Global competitors, advances in technology, and the continuous push for innovation have noticeably increased rivalry. These pushes have made it progressively more difficult for companies to remain relevant. In response, researchers have expanded the study of value flows ND have successfully discovered determinants of value, effects of proficient and inefficient value flow throughout the supply chain, and have developed applications of value creation tools. For example, James Woman (n. D. Describes how Toast's use of value stream mapping aids visualizing life cycles, identifying sources of waste, developing a continuous flow, and linking organizational processes to perceived value by customers. Developing and utilizing instruments like this can make the difference between being a dominant competitor and irrelevant. Annotated Bibliography Acetate, V. , Catheter, G. & Pacification, C. (2011). Value stream mapping implementation in the third sector. Operations Management Research, 4(1 ), p. 99-110. Retrieved from http://sea arch. Protest. Com. Explore. Liberty. Du:2048/epicenter/deceive/90091 3627/ A23F33330F7 Valentine Acetate, Canonical Catheter, and Claudia Pacification conducted a study that assesses the use of value stream mapping in application to work placement services. Specifically, the authors assess how value stream mapping will aid Don Lugging Palazzo Solidarity Centre in identifying critical points in the value flow chain and suggest actions for continuous improvement during the reorganization process. After researching previous case studies, Acetate et al.
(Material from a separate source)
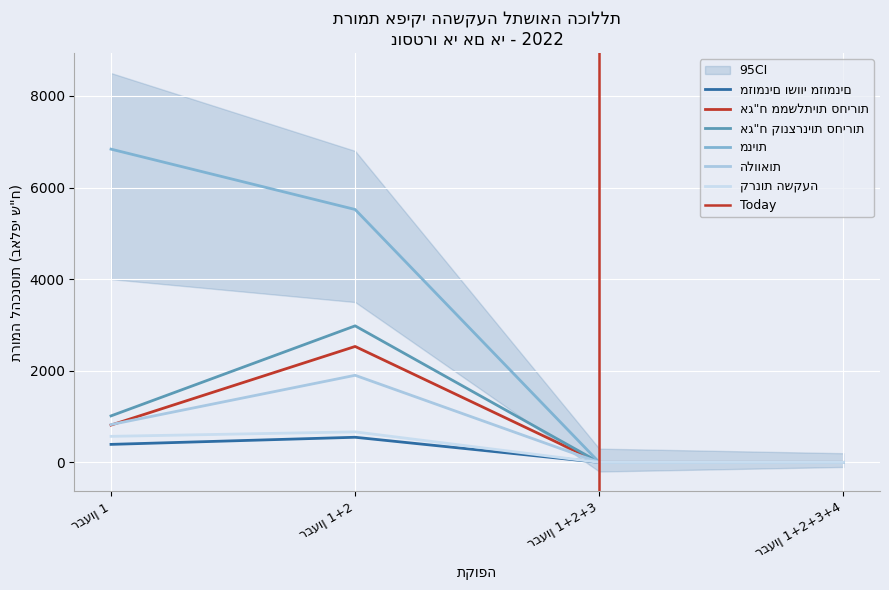

Which category has the lowest value across all series?

רבעון 1+2+3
Chose to apply the Allison and Kayak model used by Toyota to conduct this study.
As a result, the authors developed a strategic application of value stream mapping for Don Lugging Palazzo Solidarity Centre consisting of: Planning and preparation, mission and vision statements, analysis of internal and external environment, and strategic value stream planning. Specifically, the results stress the need for a new form design layout that is more simplistic and agile, a new standard criterion for chronologically ling forms, and fluent training and communication to ensure all members comprehensively understand complete flow of activities.
The information provided throughout this study successfully illustrates the usefulness of value strategy mapping to increase quality, value flow effectiveness, and end user satisfaction. Ductwork, H. (2014). The employee stakeholder. The Journal for Quality and Participation, 37(1), 19-20. Retrieved from http:// search. Protest. Com. Explore. Liberty. Du:20 48/PC central/ 1 2085 Throughout this article the author, Holly Ductwork, expresses the importance of stakeholder leadership. She describes how the responsiveness and practice of stakeholder leadership aids in ensuring social responsibility and positive organizational performance.